Она оказалась в туннеле, с огромной скоростью неслась куда-то в темноту, а по сторонам крутились и гудели огромные черные колеса, и тут весь мир сотрясся… Она боролась, сражалась с темнотой и ее барабанной дробью, бессильно налетала и сразу куда-то падала. Битва была ужасной. Она пыталась удержать свет, свой разум, контроль над собой и кричала внутри себя, когда все это стало облетать с нее, будто лепестки… А потом все исчезло, и паники больше не было. Только глубокий и безмолвный ужас в глубине души, перекатывающийся, словно неслышный гром, слишком незнакомый и сильный, чтобы она действительно смогла его почувствовать.
Была полночь, Фейт шла по лесу. Над ее головой вздымались белоснежные деревья, исчезая в иссиня-черном мраке. Ветра не было, но белые листья вздрагивали и перешептывались. Она подняла руку, чтобы отодвинуть низкую листву, и почувствовала, что та сделана из бумаги. Деревья были плоскими и бледными. Острые края папоротника коварно резали ее ладони. Она была не одна. Рядом с ней шел кто-то знакомый. Она слышала шорох листвы под тяжелыми сапогами. По приглушенному вздоху она узнала спутника.
— Дядюшка Майлз, — громко сказала он. — Дядюшка Майлз, зачем мы здесь?
— Все к лучшему, — был ответ. — К лучшему. — Его голос казался незнакомым. Слабый и монотонный, он напоминал голос лунатика.
— Я знаю это место! — Фейт мучительно пыталась понять, но испытала при этом не облегчение, а неловкость. — Нам нельзя здесь быть! Зачем ты привел нас сюда? — Уголком глаза она углядела лилового цвета пальто дядюшки. В неверном свете луны он был виден лишь урывками.
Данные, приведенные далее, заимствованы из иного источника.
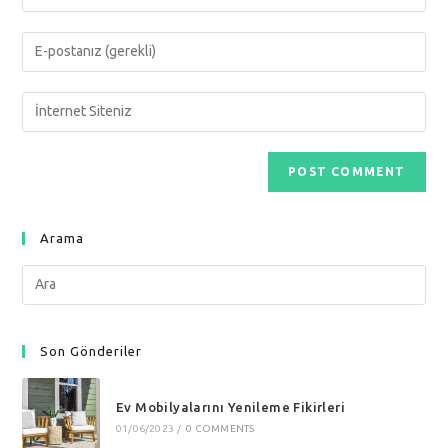
your
name
Enter
or
your
username
email
Enter
to
address
your
comment
to
website
comment
URL
(optional)
Arama
Search
this
website
Son Gönderiler
Ev Mobilyalarını Yenileme Fikirleri
01/06/2023
/
0 COMMENTS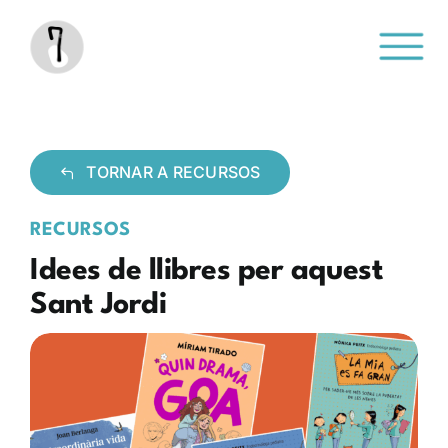
Saltar
al
contenido
TORNAR A RECURSOS
RECURSOS
Idees de llibres per aquest
Sant Jordi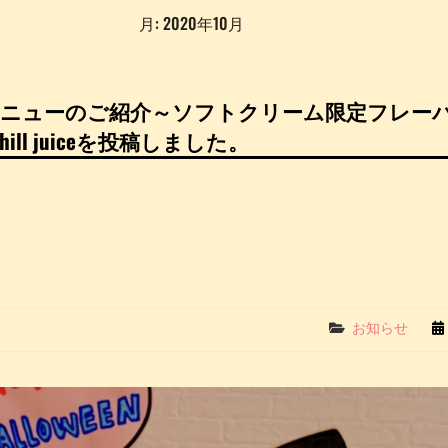
月:
2020年10月
新メニューのご紹介～ソフトクリーム限定フレー
hill juiceを投稿しました。
Categories
お知らせ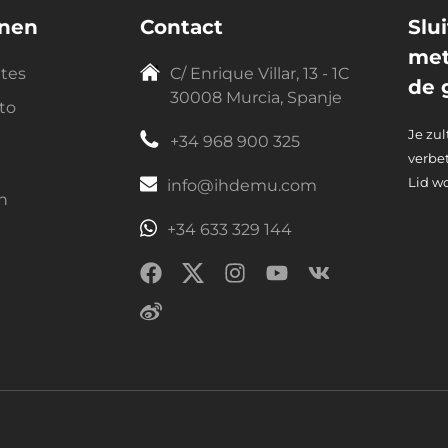
nnen
Contact
Slu
met
ntes
C/ Enrique Villar, 13 - 1C
de 
30008 Murcia, Spanje
to
Je zu
+34 968 900 325
verbe
Lid wo
info@ihdemu.com
n
+34 633 329 144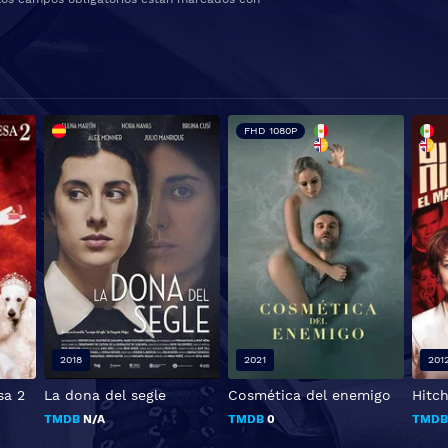
FHD 1080P
2018
2021
201
sa 2
La dona del segle
Cosmética del enemigo
Hitc
TMDB
N/A
TMDB
0
TMD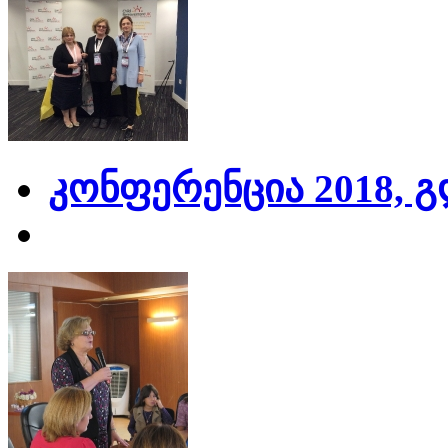
კონფერენცია 2018, 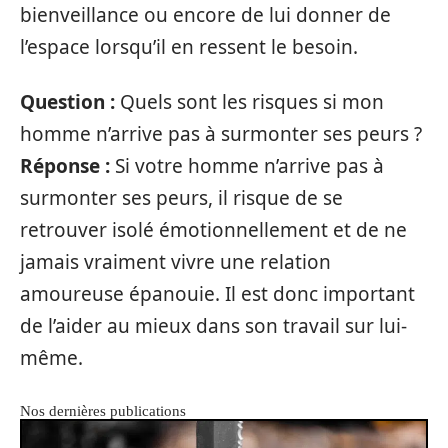
bienveillance ou encore de lui donner de
l’espace lorsqu’il en ressent le besoin.
Question :
Quels sont les risques si mon
homme n’arrive pas à surmonter ses peurs ?
Réponse :
Si votre homme n’arrive pas à
surmonter ses peurs, il risque de se
retrouver isolé émotionnellement et de ne
jamais vraiment vivre une relation
amoureuse épanouie. Il est donc important
de l’aider au mieux dans son travail sur lui-
même.
Nos dernières publications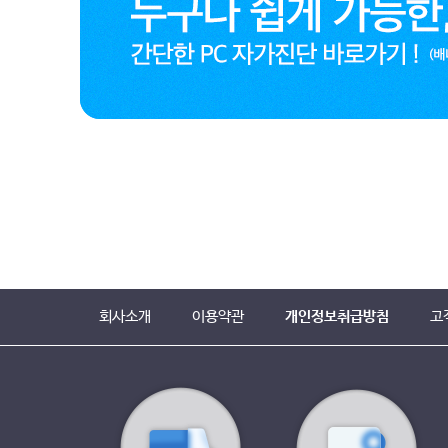
회사소개
이용약관
개인정보취급방침
고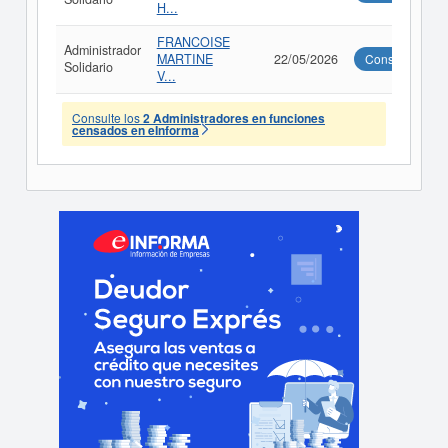
H...
FRANCOISE
Administrador
MARTINE
22/05/2026
Consultar
Solidario
V...
Consulte los
2 Administradores en funciones
censados en eInforma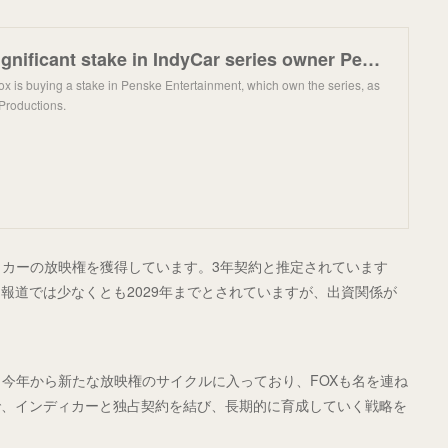
Fox buying significant stake in IndyCar series owner Penske Entertainment
ox is buying a stake in Penske Entertainment, which own the series, as
Productions.
ンディカーの放映権を獲得しています。3年契約と推定されています
報道では少なくとも2029年までとされていますが、出資関係が
も今年から新たな放映権のサイクルに入っており、FOXも名を連ね
で、インディカーと独占契約を結び、長期的に育成していく戦略を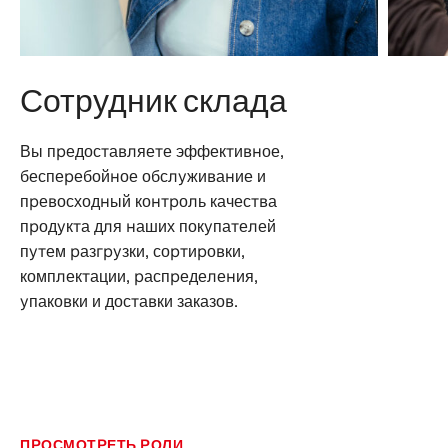
Сотрудник склада
Вы предоставляете эффективное,
бесперебойное обслуживание и
превосходный контроль качества
продукта для наших покупателей
путем разгрузки, сортировки,
комплектации, распределения,
упаковки и доставки заказов.
ПРОСМОТРЕТЬ РОЛИ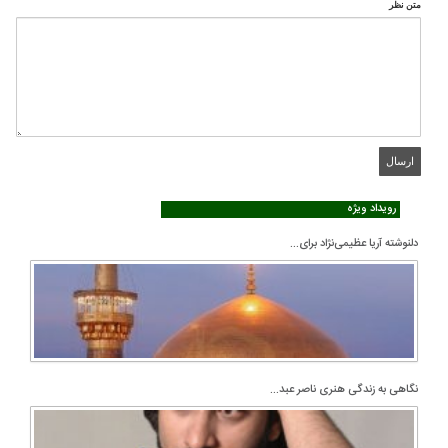
متن نظر
رویداد ویژه
دلنوشته آریا عظیمی‌نژاد برای...
نگاهی به زندگی هنری ناصر عبد...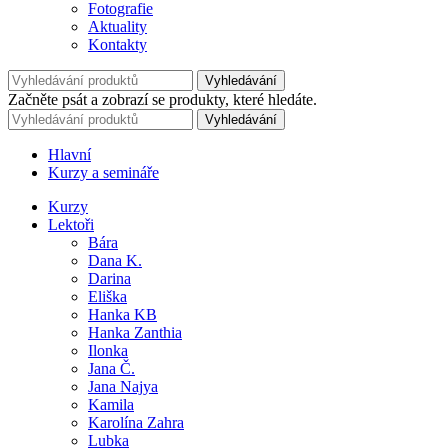
Fotografie
Aktuality
Kontakty
Vyhledávání
Začněte psát a zobrazí se produkty, které hledáte.
Vyhledávání
Hlavní
Kurzy a semináře
Kurzy
Lektoři
Bára
Dana K.
Darina
Eliška
Hanka KB
Hanka Zanthia
Ilonka
Jana Č.
Jana Najya
Kamila
Karolína Zahra
Lubka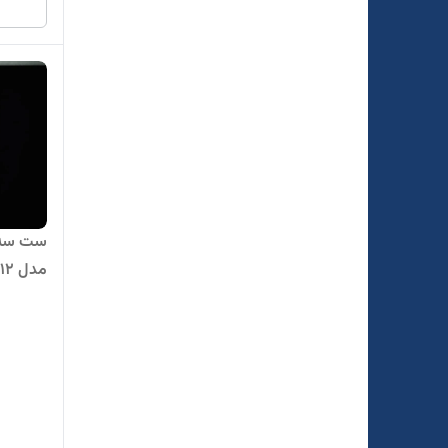
ست سه ت
مدل 512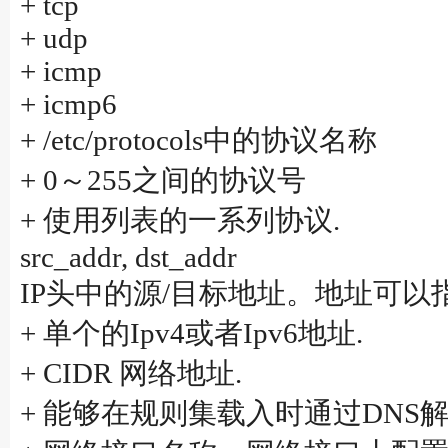
+ tcp
+ udp
+ icmp
+ icmp6
+ /etc/protocols中的协议名称
+ 0～255之间的协议号
+ 使用列表的一系列协议.
src_addr, dst_addr
IP头中的源/目标地址。地址可以
+ 单个的Ipv4或者Ipv6地址.
+ CIDR 网络地址.
+ 能够在规则集载入时通过DNS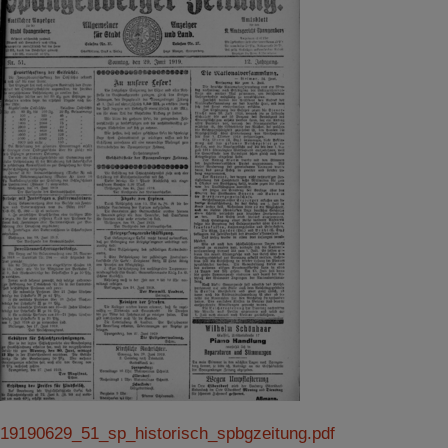
19190629_51_sp_historisch_spbgzeitung.pdf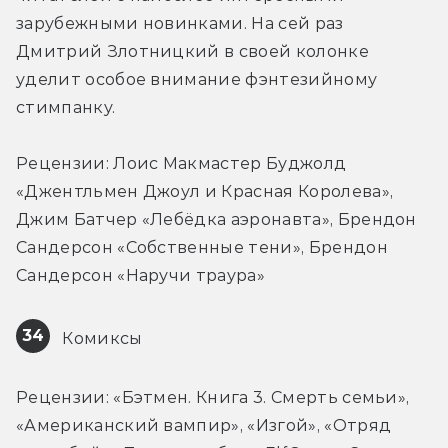
зарубежными новинками. На сей раз 
Дмитрий Злотницкий в своей колонке 
уделит особое внимание фэнтезийному 
стимпанку.
Рецензии: Лоис Макмастер Буджолд 
«Джентльмен Джоул и Красная Королева», 
Джим Батчер «Лебёдка аэронавта», Брендон 
Сандерсон «Собственные тени», Брендон 
Сандерсон «Наручи траура»
34
 Комиксы
Рецензии: «Бэтмен. Книга 3. Смерть семьи», 
«Американский вампир», «Изгой», «Отряд 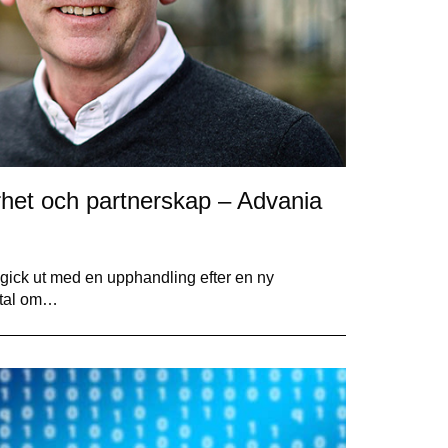
rhet och partnerskap – Advania
 gick ut med en upphandling efter en ny
avtal om…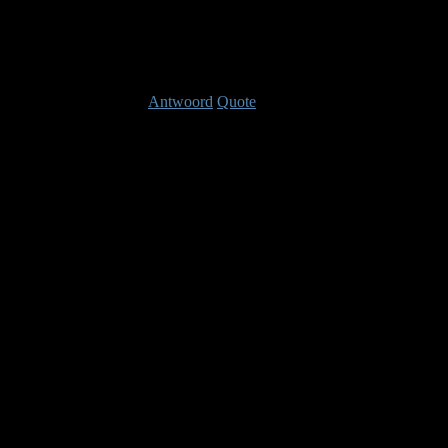
-Ray
Laast bewerkt: 14 jaren, 9 maanden geleden Doo
Antwoord
Quote
Videos
14 jaren, 5 maa
Ascalon Catacombs Dungeon (lvl 30)
Vanuit het oogpunt van de Guardian profession.
De Guardian profession gaat steeds meer mijn i
healing
.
— Они обещали мне… — пробормотал дядюшка Майлз.
— Кто? Что они тебе обещали? — Фейт повернулась лицом к дяде и обнаружила, что не может его рассмотреть. Он был плоским, абсолютно плоским, и сбоку было видно, что он тонкий, как лист бумаги.
— Коллеги из Королевской академии смеются надо мной, — простонала плоская фигура. — Я слышу их. В клубах. «Старина Майлз, про него никогда не напишут в газетах, он никогда не прочитает лекцию, в его честь никогда не назовут образец. Следует за своим шурином, как пес». Мне нужно было привезти его сюда. Они попросили меня…
— Что ты имеешь в виду? — Охваченная дурными предчувствиями, Фейт взяла дядюшку за рукав и повернула лицом к себе.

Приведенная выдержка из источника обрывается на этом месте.